Polisi Kanada Tangkap Pilot Gadungan, Terbang Selama 17 Tahun Tanpa Lisensi

Air Canada kedapatan pekerjakan pilot tanpa lisensi. Foto: Anadolu

Polisi Kanada Tangkap Pilot Gadungan, Terbang Selama 17 Tahun Tanpa Lisensi

Fajar Nugraha • 10 June 2026 17:10

Ottawa: Tanpa lisensi yang sesuai, Geoffrey Wall yang berusia 59 tahun diduga telah menjadi pilot lebih dari 900 penerbangan, membawa puluhan ribu penumpang, dan menghasilkan hampir USD3 juta atau sekitar Rp53 triliun.

“Kapten Air Canada itu telah dituduh melakukan penipuan setelah diduga menerbangkan ratusan penerbangan selama hampir 17 tahun tanpa lisensi yang dibutuhkan,” kata pihak berwenang setempat pada Selasa 9 Juni 2026, seperti dikutip dari Anadolu, Rabu 10 Juni 2026.

“Geoffrey Wall, 59, ditangkap pada 1 Juni setelah penyelidikan penipuan yang dikenal sebagai Proyek Icarus," kata Wakil Kepala Nick Milinovich dalam konferensi pers, menurut CBC News yang berbasis di Ottawa.

Polisi mengatakan, Wall memulai karirnya pada tahun 1998, dan menjadi kapten pada tahun 2009, peran yang membutuhkan lisensi pilot transportasi udara yang diduga tidak pernah diperolehnya.

Penyelidik menduga dia menggunakan lisensi pilot palsu untuk menyesatkan Air Canada dan Transport Canada, dan kemudian mencoba menyembunyikan penipuan tersebut melalui laporan polisi palsu.

Ia menghadapi dakwaan, termasuk penipuan lebih dari USD5.000 atau sekitar Rp89 juta, perbuatan merusak ketertiban umum, dua dakwaan pemalsuan dokumen, dan tiga dakwaan kepemilikan merek dagang palsu.

Polisi meluncurkan penyelidikan pada bulan Januari setelah ditemukan kejanggalan dalam dokumen yang diberikan Wall selama evaluasi rutin di bandara Pearson.

Antara tahun 2009 dan 2025, ia diduga menjadi pilot dari lebih 900 penerbangan dengan menerbangkan pesawat Beoing 767, 777 dan 787. Tidak hanya itu, Wall juga membawa puluhan ribu penumpang dan menghasilkan hampir USD3 juta.

Wall juga memegang peran kepemimpinan dalam Asosiasi Pilot Air Canada.
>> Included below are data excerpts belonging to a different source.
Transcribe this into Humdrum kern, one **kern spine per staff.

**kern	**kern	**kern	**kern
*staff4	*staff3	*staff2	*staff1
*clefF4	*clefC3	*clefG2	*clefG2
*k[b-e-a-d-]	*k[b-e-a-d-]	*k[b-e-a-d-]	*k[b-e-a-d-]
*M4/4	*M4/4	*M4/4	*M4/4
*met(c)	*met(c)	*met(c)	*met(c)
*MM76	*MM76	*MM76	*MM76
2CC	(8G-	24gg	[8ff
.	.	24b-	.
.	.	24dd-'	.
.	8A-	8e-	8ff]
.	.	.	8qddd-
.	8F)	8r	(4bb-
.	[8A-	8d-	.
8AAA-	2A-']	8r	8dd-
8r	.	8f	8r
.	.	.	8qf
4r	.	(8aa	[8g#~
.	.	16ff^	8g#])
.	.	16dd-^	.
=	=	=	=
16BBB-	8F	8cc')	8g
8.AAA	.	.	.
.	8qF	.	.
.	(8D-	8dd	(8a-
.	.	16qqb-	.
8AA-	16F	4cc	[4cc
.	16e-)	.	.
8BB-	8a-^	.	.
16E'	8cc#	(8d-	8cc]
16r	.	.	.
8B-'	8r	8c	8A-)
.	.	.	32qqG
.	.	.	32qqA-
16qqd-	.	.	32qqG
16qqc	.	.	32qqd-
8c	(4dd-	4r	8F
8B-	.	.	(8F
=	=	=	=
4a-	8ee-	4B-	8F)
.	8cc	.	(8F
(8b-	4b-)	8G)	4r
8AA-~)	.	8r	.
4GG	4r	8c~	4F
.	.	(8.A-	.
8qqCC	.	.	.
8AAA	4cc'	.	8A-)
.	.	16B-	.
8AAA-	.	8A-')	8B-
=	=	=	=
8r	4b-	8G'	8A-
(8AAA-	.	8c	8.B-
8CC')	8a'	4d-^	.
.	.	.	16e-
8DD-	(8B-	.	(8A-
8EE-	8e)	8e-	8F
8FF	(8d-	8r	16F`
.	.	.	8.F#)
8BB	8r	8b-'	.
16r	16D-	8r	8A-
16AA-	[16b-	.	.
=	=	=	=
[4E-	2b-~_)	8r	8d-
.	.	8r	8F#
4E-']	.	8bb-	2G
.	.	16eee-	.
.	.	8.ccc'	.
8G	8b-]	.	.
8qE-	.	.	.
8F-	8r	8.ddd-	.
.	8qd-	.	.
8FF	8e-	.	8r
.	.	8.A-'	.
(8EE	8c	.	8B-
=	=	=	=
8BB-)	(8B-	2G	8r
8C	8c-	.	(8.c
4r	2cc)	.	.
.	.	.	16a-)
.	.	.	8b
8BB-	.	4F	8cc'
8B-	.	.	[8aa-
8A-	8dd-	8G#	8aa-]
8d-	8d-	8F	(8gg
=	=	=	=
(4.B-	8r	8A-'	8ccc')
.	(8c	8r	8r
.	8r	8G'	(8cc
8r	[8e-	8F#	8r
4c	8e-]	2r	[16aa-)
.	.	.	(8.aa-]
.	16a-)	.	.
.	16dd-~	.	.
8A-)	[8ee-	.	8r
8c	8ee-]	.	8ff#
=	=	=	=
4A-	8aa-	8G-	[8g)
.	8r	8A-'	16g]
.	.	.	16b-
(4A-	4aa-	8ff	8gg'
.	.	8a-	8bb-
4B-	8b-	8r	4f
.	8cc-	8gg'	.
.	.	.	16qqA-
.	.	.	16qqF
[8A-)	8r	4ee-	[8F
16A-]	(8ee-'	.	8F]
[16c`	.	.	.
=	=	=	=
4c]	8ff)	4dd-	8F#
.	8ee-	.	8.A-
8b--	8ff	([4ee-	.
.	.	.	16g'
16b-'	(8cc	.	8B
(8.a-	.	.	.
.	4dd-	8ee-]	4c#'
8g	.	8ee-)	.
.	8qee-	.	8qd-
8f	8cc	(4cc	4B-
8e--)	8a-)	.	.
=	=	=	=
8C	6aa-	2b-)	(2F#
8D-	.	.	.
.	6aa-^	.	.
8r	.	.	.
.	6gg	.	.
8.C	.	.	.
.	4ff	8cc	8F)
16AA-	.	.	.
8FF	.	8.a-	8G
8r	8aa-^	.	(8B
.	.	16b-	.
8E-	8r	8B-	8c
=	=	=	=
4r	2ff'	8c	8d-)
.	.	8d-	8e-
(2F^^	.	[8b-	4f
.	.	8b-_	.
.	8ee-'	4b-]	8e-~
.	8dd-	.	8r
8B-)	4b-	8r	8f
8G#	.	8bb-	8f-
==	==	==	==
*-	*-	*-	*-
Nando Iannicca, ketua Dewan Layanan Kepolisian Peel, mengatakan tuduhan tersebut mengkhawatirkan karena menunjukkan "upaya yang disengaja untuk menghindari sistem yang dirancang untuk melindungi publik."

Air Canada mengatakan pihaknya menangani masalah ini dengan serius tetapi tetap menegaskan bahwa keselamatan tidak terganggu, dengan mencatat bahwa pilot menjalani pengujian kompetensi setiap enam bulan dan pemeriksaan penerbangan tahunan oleh penguji Transport Canada yang bersertifikat.